I wanted to say, that in Special Relativity observers from different reference frames “see” different physical objects.

According to your definition of "see" and "different". You can make any statement true by appropriately defining the used terms.

 

[Mister T]

Another observer from another frame sees that one of them is still sucking a pacifier and other one is in a coffin already. I think it is very funny!

If one of the twins is next to me and in a coffin dead at the age of 70 years, and the other twin is 70 light years away, I will see the distant one as a baby. Why is that funny?

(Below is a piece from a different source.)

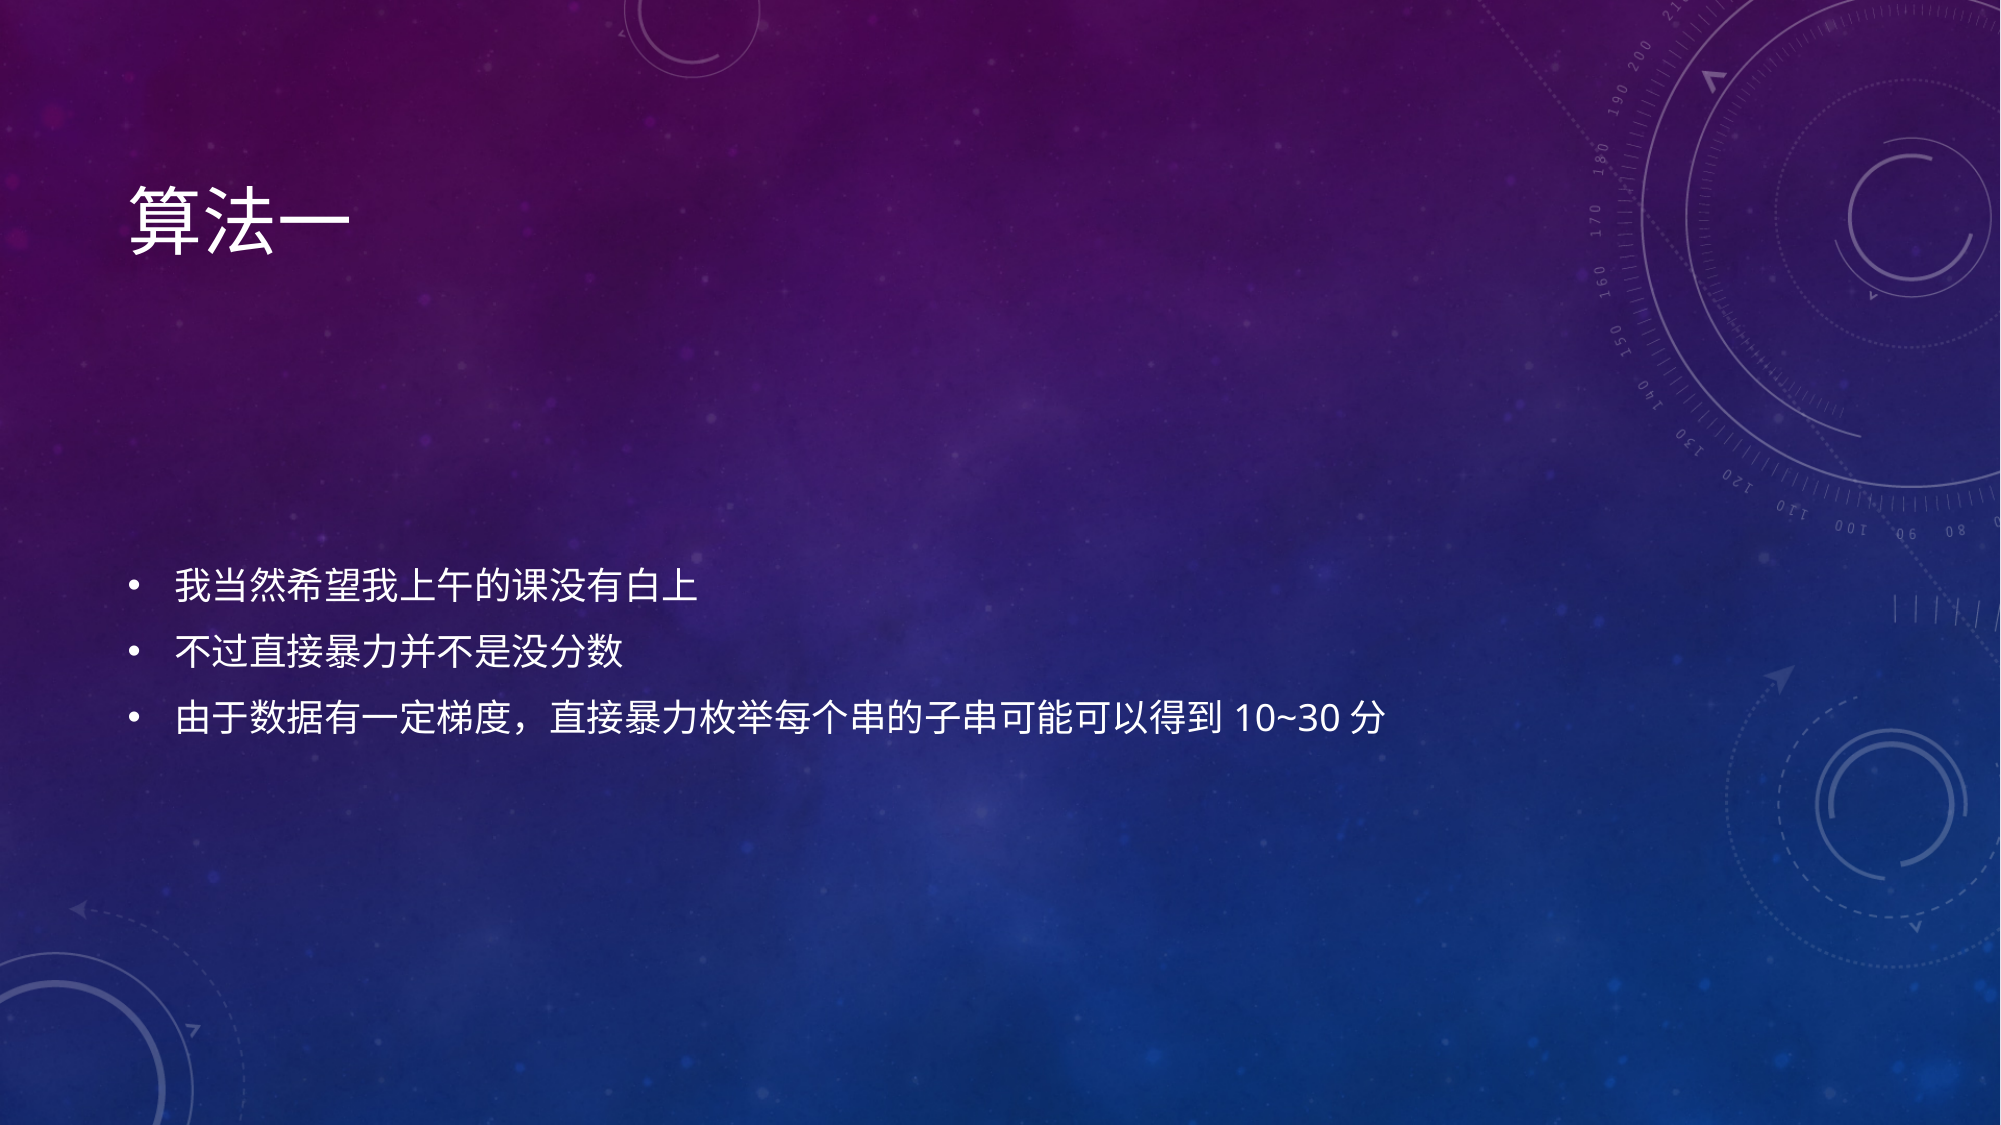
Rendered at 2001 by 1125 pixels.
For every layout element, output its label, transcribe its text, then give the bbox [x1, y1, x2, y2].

On the other hand, if you're thinking of the twin paradox where an observer sees the baby and the old dead twin in the same location at the same time, then all observers will see that same thing. I find that strange, too. Perhaps even funny.

Selection of a frame of reference with respect to which all observers synchronize their clocks brings some order at least.

One can select any frame of reference and do that. Any one inertial reference frame is as good as any other.

Then every observer can see the twins of the same age, 35 years old, healthy with rose cheeks.

If one observer located midway between the twins sees them both at age 35, then all observers at that location regardless of their state of motion sees them both at age 35. It makes no difference how they've synchronized their clocks.

 

[Dale]

I wanted to say, that in Special Relativity observers from different reference frames “see” different physical objects.

Only by your peculiar definition. Your definition is not part of mainstream physics to my knowledge. In my opinion, it is a poor definition, and all of the things that you have said since you came up with this definition are reasons that it is a bad definition.